Düdükçün
Düdükçünler göl ve akarsuların kıyısında, bataklıkların çevresinde yaşayan uzun bacaklı, oldukça uzun gagalı su kuşlarıdır. Adlarını düdük sesine benzeyen tiz ötüşlerinden alan bu kuşlar, kışın ve göç sırasında deniz, kıyılarında da görülebilir. Gövdelerinin üst bölümleri genellikle kahverengi ya da boz, alt bölümleri beyaz ya da krem rengidir. Uzunlukları türlere göre 15-30 cm arasında değişir. Sığ sularda gruplar halinde dolaşarak yakaladıkları böcekler, solucanlar ve kabuklu hayvanlarla beslenirler.

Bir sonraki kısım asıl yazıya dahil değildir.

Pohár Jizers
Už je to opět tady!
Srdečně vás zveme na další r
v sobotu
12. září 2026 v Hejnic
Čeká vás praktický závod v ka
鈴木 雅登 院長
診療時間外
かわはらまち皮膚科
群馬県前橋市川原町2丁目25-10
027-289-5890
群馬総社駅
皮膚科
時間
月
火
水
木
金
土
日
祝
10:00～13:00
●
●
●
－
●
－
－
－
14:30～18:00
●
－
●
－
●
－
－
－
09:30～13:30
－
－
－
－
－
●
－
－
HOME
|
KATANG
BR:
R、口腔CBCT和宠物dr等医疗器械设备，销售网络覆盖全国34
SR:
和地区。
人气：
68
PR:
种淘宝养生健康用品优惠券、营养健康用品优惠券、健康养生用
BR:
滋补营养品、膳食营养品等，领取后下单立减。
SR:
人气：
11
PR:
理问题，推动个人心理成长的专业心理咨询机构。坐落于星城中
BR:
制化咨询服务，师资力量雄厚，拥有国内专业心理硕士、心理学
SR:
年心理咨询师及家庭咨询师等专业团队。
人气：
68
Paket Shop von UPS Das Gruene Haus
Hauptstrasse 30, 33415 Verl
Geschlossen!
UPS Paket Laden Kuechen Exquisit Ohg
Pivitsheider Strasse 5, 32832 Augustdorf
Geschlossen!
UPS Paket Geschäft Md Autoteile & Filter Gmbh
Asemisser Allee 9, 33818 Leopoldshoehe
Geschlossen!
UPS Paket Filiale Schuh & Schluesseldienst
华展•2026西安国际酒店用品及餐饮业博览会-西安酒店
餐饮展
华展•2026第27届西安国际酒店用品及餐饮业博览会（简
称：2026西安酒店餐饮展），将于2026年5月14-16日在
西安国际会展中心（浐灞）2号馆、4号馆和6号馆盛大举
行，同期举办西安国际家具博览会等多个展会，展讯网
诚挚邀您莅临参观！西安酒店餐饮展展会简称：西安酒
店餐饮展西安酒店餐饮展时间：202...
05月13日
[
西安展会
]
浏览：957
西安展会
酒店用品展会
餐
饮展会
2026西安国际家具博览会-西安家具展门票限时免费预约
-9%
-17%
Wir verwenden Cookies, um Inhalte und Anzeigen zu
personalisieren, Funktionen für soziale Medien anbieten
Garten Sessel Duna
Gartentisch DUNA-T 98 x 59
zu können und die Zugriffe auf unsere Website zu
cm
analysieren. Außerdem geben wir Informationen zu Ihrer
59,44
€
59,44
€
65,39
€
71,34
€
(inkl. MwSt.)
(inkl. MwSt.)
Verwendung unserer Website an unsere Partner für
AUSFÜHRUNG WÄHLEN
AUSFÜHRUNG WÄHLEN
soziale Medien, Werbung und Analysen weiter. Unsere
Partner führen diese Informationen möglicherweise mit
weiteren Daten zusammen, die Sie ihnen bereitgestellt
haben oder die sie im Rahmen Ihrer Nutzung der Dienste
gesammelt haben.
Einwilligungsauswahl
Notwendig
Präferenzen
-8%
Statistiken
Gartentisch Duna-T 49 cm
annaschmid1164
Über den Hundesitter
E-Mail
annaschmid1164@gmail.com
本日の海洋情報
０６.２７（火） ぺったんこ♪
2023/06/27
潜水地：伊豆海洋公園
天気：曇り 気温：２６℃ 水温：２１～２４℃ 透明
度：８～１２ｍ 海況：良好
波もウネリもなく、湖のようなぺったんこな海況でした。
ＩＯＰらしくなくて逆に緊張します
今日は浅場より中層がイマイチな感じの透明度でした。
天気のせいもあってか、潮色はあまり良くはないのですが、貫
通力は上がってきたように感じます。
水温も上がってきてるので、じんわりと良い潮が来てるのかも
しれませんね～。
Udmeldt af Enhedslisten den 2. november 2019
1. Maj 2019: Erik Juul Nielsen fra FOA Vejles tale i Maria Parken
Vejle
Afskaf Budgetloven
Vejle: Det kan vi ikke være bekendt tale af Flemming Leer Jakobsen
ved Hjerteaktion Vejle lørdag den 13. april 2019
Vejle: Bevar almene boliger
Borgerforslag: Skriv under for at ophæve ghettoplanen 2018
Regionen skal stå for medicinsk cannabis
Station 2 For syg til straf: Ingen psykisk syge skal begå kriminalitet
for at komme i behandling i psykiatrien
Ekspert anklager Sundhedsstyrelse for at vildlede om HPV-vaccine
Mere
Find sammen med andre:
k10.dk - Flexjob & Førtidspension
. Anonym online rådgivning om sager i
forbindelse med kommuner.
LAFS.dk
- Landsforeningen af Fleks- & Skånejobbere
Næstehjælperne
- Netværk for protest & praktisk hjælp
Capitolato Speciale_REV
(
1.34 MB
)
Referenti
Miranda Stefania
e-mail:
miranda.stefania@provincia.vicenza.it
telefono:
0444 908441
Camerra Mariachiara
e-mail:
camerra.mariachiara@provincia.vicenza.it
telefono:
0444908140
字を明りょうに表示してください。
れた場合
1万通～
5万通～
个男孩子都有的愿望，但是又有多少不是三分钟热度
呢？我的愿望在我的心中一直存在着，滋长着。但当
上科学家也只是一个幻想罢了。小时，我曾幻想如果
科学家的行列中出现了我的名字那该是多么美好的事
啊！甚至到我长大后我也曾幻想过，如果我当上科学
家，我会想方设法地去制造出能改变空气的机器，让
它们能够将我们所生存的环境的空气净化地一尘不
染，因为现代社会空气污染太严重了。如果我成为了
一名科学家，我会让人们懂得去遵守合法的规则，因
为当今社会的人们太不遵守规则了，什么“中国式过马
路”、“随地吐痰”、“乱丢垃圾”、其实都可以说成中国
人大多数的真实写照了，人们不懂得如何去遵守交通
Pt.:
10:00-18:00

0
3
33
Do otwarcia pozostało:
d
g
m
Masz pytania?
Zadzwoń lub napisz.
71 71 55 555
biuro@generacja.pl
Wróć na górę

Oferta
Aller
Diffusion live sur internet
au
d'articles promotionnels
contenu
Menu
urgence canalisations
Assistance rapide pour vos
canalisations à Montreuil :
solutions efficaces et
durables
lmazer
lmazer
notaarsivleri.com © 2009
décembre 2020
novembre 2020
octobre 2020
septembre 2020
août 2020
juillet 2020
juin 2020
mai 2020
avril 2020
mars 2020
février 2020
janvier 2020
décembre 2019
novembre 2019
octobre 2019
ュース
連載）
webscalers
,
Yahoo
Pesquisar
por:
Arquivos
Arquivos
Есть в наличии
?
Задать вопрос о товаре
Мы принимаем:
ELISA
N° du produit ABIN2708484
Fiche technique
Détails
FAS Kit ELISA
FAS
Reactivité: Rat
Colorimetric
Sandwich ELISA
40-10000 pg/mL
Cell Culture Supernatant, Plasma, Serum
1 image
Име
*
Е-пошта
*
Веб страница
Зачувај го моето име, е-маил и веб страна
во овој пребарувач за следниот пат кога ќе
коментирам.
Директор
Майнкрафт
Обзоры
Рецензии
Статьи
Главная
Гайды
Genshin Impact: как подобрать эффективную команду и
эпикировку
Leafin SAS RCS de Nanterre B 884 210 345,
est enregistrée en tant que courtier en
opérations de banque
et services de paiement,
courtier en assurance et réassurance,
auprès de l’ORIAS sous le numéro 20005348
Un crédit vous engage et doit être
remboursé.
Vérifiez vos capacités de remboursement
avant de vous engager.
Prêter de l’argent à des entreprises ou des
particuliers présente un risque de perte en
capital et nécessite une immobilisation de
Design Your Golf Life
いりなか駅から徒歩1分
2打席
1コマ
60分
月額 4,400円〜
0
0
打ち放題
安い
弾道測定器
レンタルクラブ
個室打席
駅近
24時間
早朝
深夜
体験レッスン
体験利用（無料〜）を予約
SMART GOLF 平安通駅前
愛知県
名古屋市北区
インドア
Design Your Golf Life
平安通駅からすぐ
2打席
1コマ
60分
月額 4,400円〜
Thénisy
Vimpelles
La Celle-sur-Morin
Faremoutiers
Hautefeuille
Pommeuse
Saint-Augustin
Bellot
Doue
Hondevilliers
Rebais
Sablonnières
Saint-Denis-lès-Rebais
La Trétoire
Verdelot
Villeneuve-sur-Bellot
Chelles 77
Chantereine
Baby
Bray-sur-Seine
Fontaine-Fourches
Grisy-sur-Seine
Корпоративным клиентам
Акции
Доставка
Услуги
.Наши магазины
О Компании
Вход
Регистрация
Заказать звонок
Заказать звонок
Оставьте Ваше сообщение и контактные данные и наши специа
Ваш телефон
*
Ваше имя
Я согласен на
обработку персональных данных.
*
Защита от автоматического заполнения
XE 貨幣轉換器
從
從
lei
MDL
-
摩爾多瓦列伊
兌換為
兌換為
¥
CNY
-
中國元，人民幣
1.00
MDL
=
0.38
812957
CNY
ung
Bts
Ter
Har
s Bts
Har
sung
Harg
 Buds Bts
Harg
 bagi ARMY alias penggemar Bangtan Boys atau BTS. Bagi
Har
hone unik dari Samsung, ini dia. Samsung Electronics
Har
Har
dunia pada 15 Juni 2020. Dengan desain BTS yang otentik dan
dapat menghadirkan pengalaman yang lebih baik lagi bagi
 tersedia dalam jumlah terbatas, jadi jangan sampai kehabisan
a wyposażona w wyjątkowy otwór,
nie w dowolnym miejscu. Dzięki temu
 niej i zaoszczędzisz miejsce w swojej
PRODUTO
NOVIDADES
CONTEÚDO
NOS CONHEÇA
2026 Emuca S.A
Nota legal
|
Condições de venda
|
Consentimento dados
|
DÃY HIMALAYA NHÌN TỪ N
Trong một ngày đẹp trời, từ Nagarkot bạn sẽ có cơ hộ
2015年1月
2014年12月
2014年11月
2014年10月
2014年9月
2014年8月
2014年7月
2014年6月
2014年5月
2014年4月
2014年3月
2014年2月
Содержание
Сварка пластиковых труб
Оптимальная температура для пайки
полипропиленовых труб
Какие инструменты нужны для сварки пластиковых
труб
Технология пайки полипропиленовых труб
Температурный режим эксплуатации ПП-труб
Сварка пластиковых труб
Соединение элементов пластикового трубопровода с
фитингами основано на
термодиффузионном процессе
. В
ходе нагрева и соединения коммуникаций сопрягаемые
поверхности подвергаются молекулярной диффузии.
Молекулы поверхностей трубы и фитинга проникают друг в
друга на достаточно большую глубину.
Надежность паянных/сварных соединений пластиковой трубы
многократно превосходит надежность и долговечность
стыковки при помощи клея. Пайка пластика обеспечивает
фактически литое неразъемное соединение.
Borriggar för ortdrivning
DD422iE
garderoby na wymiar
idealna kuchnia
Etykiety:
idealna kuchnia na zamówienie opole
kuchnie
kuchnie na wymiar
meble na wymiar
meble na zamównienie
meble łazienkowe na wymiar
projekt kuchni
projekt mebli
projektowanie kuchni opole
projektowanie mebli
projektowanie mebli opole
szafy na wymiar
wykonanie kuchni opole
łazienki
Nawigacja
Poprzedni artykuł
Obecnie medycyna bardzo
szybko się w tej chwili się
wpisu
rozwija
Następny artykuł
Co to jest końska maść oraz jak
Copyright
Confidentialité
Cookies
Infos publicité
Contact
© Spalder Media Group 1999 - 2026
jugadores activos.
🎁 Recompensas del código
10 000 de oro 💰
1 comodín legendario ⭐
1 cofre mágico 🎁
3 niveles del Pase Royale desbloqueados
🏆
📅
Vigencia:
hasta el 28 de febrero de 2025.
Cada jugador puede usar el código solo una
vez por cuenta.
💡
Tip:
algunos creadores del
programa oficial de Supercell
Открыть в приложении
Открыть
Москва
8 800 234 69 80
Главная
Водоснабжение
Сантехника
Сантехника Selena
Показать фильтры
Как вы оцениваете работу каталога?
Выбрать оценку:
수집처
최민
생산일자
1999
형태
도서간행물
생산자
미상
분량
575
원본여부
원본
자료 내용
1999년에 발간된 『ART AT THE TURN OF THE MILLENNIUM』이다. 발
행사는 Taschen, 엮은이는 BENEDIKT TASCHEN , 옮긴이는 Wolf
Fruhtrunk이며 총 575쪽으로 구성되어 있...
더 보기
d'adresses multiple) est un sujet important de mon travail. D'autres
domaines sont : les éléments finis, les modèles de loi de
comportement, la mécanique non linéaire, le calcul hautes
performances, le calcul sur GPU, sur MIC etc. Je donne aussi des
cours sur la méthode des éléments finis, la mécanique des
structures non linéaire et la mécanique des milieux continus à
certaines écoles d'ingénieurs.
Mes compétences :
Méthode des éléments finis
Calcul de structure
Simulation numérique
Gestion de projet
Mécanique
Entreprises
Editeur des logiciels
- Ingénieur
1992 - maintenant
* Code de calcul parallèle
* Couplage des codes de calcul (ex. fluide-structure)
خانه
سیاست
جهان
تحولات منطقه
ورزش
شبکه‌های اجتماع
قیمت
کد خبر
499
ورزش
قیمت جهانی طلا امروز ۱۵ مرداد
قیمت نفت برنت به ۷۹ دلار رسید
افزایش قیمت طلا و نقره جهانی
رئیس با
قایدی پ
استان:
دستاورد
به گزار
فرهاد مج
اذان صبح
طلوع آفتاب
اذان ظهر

Düdükçünlerin yalnız iki türü Türkiye’de kuluçkaya yatar. Bunlardan biri Eskidünya’da en yaygın düdükçün türü olan kızılbacaktır (Tringa totanus). Tombul gövdesini taşıyan uzun, kızıl bacakları ve parlak kızıl renkli uzun gagasıyla dikkati çeken bu kuş Türkiye’de sulak alanların çevresinde her mevsim görülür. 20 cm uzunluğundaki bayağı düdükçün (Tringa hypoleucos) ise Doğu Anadolu’nun yüksek kesimlerinde ürer. Küçük ve hızlı kanat çırpışlarıyla suyun yüzeyini yalarcasma uçuşu tipiktir.
Avrupa ve Asya’nın daha kuzey bölgelerinde üreyen yedi düdükçün türüne de göç sırasında ve kış aylarında Türkiye’nin birçok yerinde rastlanır.
Düdükçünlerle akraba olmadıkları halde gagalarının biçimi ve tüylerinin rengi benzediği için denizdüdükçünü denen bazı kıyı kuşları da kumsallarda ve tuzlu bataklıklarda yaşar. Çok iyi yüzücü olan denizdüdükçünlerinin en ilginç yanı, öbür kuşlarda erkeğin üstlenmiş olduğu görevleri dişinin, dişininkileri erkeğin yerine getirmesidir. Kuşlann çoğundan farklı olarak dişiler erkeklerden daha renkli tüylerle bezenmiştir ve üreme mevsiminde çekingen erkekleri çiftleşmeye çağıran dişiler olur. Erkekler ise yuvayı kurup yumurtaların ve yavruların bakımını üstlenirler.